Task item: Copy out, unchanged, the lines in the rows below, starting at the line that contains "Project Description" and ending at the line that contains "safely removed the".

Excerpted records:
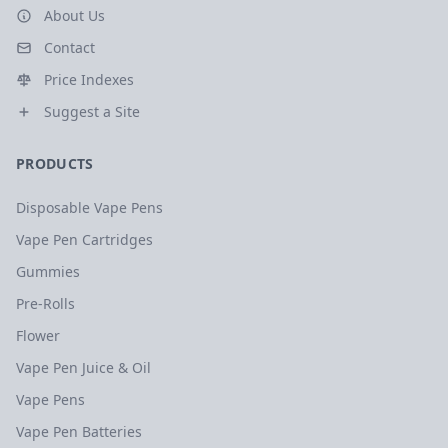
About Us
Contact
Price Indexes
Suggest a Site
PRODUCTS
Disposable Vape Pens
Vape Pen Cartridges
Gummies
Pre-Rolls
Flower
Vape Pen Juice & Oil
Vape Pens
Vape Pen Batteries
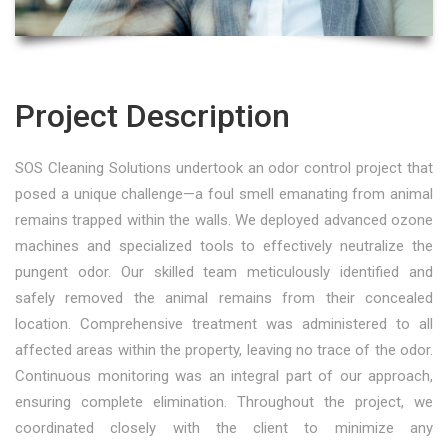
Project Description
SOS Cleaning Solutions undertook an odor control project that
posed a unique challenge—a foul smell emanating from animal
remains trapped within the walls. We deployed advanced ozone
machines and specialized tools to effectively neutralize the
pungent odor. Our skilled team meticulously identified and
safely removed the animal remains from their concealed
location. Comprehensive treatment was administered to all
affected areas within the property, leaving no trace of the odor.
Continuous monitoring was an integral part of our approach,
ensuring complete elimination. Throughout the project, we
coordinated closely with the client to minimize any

Answer area:
Project Description
SOS Cleaning Solutions undertook an odor control project that
posed a unique challenge—a foul smell emanating from animal
remains trapped within the walls. We deployed advanced ozone
machines and specialized tools to effectively neutralize the
pungent odor. Our skilled team meticulously identified and
safely removed the animal remains from their concealed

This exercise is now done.